About this exercise >> Once the line holding "pinky pip: (551, 836)" is found in the listing below, write it out and each later line exactly, up to and including the one holding "index tip: (732, 838)".
[[ Provided records open ]]
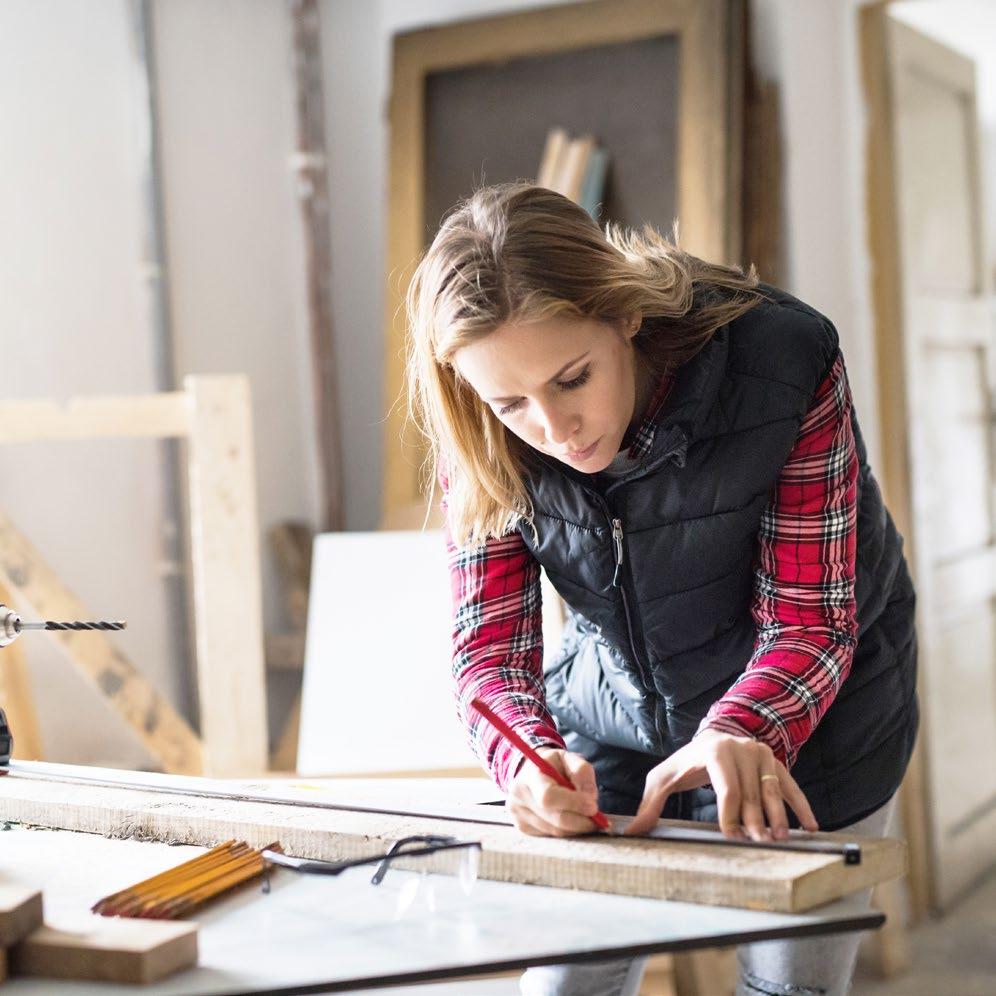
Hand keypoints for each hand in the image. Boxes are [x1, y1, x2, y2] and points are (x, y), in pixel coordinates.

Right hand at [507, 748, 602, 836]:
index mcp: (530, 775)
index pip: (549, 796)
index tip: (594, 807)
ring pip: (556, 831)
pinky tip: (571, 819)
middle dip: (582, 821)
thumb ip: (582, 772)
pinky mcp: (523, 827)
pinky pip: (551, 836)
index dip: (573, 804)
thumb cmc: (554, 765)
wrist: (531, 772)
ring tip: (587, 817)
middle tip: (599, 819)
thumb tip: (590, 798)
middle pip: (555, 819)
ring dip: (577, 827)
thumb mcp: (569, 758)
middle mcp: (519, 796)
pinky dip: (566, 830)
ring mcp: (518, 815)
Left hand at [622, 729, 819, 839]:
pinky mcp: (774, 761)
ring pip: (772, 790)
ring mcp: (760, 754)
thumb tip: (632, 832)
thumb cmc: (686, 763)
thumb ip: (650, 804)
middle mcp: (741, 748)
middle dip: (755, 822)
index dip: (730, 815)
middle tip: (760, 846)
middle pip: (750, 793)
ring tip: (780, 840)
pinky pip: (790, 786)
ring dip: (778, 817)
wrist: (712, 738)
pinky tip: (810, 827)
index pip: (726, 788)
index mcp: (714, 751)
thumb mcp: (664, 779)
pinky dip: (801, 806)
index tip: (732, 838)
[[ Provided records closed ]]
[[ Provided records open ]]
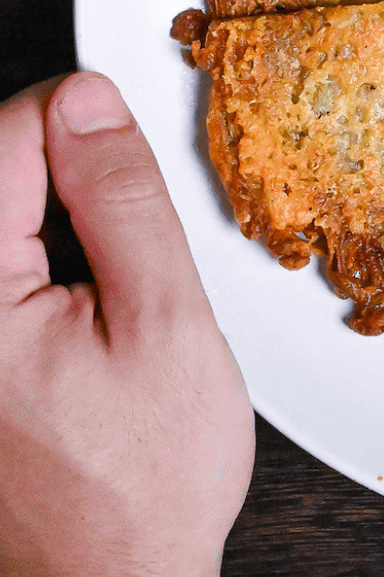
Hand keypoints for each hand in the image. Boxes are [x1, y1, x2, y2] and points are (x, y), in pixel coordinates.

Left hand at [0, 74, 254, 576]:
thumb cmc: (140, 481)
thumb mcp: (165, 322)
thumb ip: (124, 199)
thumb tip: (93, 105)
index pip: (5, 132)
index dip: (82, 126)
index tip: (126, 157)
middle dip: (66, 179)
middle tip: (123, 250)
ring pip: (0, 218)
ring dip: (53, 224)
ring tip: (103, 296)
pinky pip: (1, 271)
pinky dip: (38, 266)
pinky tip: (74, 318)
[[ Provided records closed ]]
Response >>
pinky pip: (551, 836)
index dip: (573, 804)
thumb cmc: (554, 765)
wrist: (531, 772)
ring tip: (587, 817)
middle tip: (599, 819)
thumb tip: (590, 798)
middle pip: (555, 819)
ring dip: (577, 827)
thumb mcp: (569, 758)
middle mcp: (519, 796)
pinky dip: (566, 830)
ring mcp: (518, 815)
Left hand at [622, 729, 819, 839]:
pinky mcp: (774, 761)
ring pip: (772, 790)
ring mcp: (760, 754)
thumb tip: (632, 832)
thumb cmc: (686, 763)
thumb ip: (650, 804)
middle mcp: (741, 748)
middle dip: (755, 822)
index dip: (730, 815)
middle tip: (760, 846)
middle pip: (750, 793)
ring tip: (780, 840)
pinky pip: (790, 786)
ring dip: (778, 817)
wrist: (712, 738)
pinky tip: (810, 827)
index pip: (726, 788)
index mcp: (714, 751)
thumb mcp: (664, 779)
pinky dip: (801, 806)
index tip: (732, 838)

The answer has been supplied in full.